Acórdão nº 1367/10.8TBVNO.E1 de Tribunal da Relação de Évora, 27 de Abril de 2017
Magistrado Responsável | MANUEL BARGADO |
Data da Resolução | 27 de Abril de 2017 |
Emissor | Tribunal da Relação de Évora |
Acordam na 1ª Secção Cível do Tribunal da Relação de Évora I - RELATÓRIO Nos presentes autos de inventário por óbito de AA, falecido em 12 de Março de 2010, no estado de casado com BB, em que exerceu funções de cabeça-de-casal CC, foi proferida sentença homologatória da partilha constante do mapa de fls. 569 a 571, adjudicando aos interessados BB e CC os respetivos quinhões, nos termos e modalidades constantes do referido mapa.
Inconformada, a interessada BB apelou do assim decidido, finalizando a respetiva alegação com as seguintes conclusões (transcrição): «1) O inventário destina-se a partilhar os bens do inventariado – e só os dele – incluindo os que foram legados em Testamento.
2) Constando no processo de inventário uma caderneta predial relativa ao prédio inscrito na matriz predial rústica de Espite, Ourém, sob o n.º ..., em nome do inventariado desde 1970 e tendo o cabeça de casal incluído o prédio entre aqueles de que requereu certidão negativa à Conservatória do Registo Predial, indicando como possuidor os herdeiros do inventariado e a este como ante possuidor, deve ordenar-se o relacionamento desse prédio para ser partilhado.
3) O facto de o cabeça de casal ter incluído o prédio no requerimento da certidão predial como pertencendo ao inventariado, deve ter-se como confissão extrajudicial nos termos do n.º 2 do artigo 358º do Código Civil e com força probatória plena.
4) Em consequência, deve ser revogado o despacho de fls 137 na parte em que, a fls 141, diz que a interessada não fez prova da reclamação e, em consequência ordenar-se a relacionação do prédio inscrito na matriz predial rústica da freguesia de Espite sob o n.º ..., declarando-se revogados todos os despachos seguintes proferidos sobre o mesmo assunto.
Se assim se não entender 5) É tarefa do Tribunal onde corre o inventário determinar qual a vontade do testador manifestada no testamento, apurando quais os bens legados.
6) Na verba um do legado, consta uma casa de habitação de rés-do-chão e terra de semeadura com oliveiras e testada de pinhal e o cabeça de casal afirma que o legado incluía apenas a casa de habitação tal como estava descrita na matriz, sem logradouro, pelo que, é tarefa do Tribunal indagar e concluir qual o imóvel ou imóveis que correspondem ao que está escrito no testamento.
7) Tendo o inventariado legado a casa de habitação e o terreno de semeadura que lhe é adjacente, não podia o Tribunal atribuir à recorrente, por conta do legado, apenas a casa de habitação.
8) Estando nos autos certidão emitida pela Conservatória do Registo Predial certificando que o prédio inscrito na matriz predial rústica da freguesia de Espite sob o n.º ... está registado a favor da recorrente e do cabeça de casal, em comum e partes iguais e enquanto herdeiros do inventariado, tinha o Sr.
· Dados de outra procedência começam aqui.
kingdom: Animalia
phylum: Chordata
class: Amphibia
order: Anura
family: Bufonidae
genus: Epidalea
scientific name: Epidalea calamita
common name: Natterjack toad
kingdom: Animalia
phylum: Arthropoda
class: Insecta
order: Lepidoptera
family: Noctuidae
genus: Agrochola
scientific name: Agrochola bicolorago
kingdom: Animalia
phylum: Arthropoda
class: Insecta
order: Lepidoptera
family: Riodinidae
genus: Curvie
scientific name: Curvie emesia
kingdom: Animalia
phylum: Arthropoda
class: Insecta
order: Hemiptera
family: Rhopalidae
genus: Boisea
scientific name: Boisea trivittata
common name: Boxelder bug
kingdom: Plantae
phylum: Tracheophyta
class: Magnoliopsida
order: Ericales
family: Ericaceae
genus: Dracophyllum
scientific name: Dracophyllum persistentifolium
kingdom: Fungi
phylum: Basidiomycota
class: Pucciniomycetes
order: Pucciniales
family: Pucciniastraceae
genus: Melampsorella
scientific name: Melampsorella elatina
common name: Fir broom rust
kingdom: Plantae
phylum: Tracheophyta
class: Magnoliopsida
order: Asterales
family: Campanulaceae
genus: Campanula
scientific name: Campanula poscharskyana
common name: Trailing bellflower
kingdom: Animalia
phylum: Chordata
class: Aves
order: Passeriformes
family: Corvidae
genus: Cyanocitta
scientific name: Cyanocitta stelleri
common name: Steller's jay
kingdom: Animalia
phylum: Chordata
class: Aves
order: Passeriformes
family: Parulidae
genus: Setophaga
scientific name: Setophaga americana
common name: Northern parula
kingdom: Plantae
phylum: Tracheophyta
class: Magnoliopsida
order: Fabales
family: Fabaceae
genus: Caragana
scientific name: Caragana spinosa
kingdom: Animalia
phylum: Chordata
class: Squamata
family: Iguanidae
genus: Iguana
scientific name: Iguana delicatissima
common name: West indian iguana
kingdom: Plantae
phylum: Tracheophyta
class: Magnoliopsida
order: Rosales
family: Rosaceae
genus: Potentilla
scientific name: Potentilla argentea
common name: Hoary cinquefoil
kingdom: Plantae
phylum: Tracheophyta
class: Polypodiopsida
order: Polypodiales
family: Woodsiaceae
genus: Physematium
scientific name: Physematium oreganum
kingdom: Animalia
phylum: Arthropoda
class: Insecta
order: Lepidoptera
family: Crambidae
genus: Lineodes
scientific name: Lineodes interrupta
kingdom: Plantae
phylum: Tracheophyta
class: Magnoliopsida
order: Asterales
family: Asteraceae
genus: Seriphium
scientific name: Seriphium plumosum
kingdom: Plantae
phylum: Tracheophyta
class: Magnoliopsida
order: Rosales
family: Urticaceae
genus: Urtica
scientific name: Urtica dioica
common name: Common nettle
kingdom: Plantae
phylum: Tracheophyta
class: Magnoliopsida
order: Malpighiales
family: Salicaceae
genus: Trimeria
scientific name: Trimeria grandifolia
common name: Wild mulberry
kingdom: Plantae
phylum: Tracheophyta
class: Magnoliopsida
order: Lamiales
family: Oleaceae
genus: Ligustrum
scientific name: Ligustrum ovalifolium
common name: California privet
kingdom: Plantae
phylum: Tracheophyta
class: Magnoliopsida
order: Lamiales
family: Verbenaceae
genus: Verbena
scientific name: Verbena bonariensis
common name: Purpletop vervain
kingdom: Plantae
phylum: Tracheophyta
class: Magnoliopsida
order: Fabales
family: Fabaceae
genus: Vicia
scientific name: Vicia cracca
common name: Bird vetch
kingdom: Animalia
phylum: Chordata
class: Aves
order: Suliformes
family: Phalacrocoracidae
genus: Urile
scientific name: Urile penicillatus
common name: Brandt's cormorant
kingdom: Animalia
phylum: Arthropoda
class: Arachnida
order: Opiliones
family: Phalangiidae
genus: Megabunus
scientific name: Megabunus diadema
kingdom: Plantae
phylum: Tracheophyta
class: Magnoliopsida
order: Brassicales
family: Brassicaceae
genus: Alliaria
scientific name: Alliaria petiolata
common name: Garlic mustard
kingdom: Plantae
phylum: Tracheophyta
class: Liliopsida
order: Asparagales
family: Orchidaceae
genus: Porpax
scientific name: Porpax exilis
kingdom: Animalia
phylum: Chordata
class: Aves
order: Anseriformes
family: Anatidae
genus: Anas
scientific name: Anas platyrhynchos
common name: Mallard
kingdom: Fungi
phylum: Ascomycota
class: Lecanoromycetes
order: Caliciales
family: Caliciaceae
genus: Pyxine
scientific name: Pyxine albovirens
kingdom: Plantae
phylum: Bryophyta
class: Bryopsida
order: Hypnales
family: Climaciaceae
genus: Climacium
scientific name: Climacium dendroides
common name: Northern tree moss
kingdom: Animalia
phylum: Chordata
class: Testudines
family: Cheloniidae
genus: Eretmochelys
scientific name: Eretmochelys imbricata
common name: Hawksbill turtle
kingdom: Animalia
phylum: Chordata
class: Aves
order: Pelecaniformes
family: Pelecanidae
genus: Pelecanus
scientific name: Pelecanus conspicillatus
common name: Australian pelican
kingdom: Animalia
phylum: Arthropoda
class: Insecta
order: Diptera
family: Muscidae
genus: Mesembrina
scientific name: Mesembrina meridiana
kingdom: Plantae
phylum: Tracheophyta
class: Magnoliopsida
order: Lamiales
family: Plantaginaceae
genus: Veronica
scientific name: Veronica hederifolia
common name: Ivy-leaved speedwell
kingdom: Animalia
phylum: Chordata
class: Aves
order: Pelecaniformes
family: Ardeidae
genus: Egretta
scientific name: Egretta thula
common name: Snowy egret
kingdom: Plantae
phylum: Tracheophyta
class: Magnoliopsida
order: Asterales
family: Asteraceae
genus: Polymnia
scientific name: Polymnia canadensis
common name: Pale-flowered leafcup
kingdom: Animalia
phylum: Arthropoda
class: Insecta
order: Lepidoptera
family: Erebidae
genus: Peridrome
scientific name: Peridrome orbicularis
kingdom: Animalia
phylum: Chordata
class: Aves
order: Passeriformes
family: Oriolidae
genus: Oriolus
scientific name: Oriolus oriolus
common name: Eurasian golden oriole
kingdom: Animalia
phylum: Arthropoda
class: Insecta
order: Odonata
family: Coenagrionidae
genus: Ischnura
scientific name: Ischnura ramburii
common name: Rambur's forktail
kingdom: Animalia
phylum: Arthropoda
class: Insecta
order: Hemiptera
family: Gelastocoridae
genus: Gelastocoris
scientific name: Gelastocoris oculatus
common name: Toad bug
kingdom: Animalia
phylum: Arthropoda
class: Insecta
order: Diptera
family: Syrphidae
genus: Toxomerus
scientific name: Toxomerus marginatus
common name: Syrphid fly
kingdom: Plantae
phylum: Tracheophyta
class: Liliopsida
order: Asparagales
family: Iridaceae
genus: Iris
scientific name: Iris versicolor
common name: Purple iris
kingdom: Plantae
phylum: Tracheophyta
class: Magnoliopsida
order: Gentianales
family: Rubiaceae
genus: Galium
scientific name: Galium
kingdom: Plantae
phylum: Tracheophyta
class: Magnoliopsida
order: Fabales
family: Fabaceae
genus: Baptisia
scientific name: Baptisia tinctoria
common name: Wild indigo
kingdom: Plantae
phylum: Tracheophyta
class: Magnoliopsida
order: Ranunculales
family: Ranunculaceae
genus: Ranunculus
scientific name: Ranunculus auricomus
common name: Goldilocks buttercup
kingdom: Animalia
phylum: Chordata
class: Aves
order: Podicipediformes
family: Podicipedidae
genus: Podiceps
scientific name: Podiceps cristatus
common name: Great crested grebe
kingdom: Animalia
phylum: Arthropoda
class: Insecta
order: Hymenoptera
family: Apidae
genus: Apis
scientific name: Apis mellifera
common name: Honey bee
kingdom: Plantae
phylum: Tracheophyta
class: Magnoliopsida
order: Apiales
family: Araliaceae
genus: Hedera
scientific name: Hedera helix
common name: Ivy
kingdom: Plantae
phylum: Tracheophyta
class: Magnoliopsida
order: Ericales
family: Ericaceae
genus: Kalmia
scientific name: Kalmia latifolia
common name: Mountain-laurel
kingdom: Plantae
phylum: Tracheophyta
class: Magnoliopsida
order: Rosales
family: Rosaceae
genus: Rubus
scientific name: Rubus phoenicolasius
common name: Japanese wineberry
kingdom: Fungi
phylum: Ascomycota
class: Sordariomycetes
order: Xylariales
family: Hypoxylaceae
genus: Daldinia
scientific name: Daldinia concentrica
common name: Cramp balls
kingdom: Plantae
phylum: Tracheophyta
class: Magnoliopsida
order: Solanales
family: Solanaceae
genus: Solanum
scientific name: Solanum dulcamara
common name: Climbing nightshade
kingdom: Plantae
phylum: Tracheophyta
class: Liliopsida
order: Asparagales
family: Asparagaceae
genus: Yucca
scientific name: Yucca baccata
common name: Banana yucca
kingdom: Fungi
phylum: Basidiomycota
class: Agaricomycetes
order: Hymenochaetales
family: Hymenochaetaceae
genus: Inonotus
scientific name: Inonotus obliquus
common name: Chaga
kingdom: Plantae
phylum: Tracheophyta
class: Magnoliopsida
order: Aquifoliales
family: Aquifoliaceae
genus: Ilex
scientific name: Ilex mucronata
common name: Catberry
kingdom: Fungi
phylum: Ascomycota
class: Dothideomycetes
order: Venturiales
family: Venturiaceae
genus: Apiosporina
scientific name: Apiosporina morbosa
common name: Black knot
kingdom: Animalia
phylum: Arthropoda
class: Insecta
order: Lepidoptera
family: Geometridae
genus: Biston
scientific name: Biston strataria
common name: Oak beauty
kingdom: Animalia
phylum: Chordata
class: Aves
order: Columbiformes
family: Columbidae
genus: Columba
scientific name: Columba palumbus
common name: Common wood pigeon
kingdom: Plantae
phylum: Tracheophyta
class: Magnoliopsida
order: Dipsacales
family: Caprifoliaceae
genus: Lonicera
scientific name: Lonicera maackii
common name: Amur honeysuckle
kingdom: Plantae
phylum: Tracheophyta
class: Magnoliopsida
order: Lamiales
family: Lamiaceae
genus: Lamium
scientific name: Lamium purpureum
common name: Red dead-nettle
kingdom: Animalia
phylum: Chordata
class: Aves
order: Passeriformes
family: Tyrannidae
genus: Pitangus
Juiz obrigação de ordenar que o prédio fosse relacionado para ser partilhado.
9) O registo definitivo faz presunção legal da existência do direito a favor dos titulares inscritos e na qualidade em que o estão. Para afastar a presunção não bastava ao cabeça de casal dizer que o prédio era seu, teria que apresentar prova de igual valor, que só podia ser sentença transitada em julgado.
10) Ao não ordenar a inclusão na relação de bens do prédio registado, o Tribunal violou o disposto nos artigos 371º n.º 1 e 372º do Código Civil e no artigo 7º do Código do Registo Predial; pelo que deve tal despacho ser revogado e substituído por outro que ordene a inclusão do prédio na relação de bens.
Se assim se não entender 11) Afirmando a recorrente que tal prédio está incluído na verba n.º 1 do legado, tinha o Tribunal a estrita obrigação de averiguar se assim era e, só após esse acto, decidir se o prédio era aquele e se concluísse pela positiva, deveria ordenar a sua inclusão no legado.
12) Se ficassem dúvidas no apuramento do que estava incluído no legado, deveria o Tribunal admitir a produção de prova, nomeadamente a que, sobre o assunto, foi oferecida a fls 147 e 148. Não o tendo feito violou o disposto no artigo 2187º n.º1 e 2269º do Código Civil.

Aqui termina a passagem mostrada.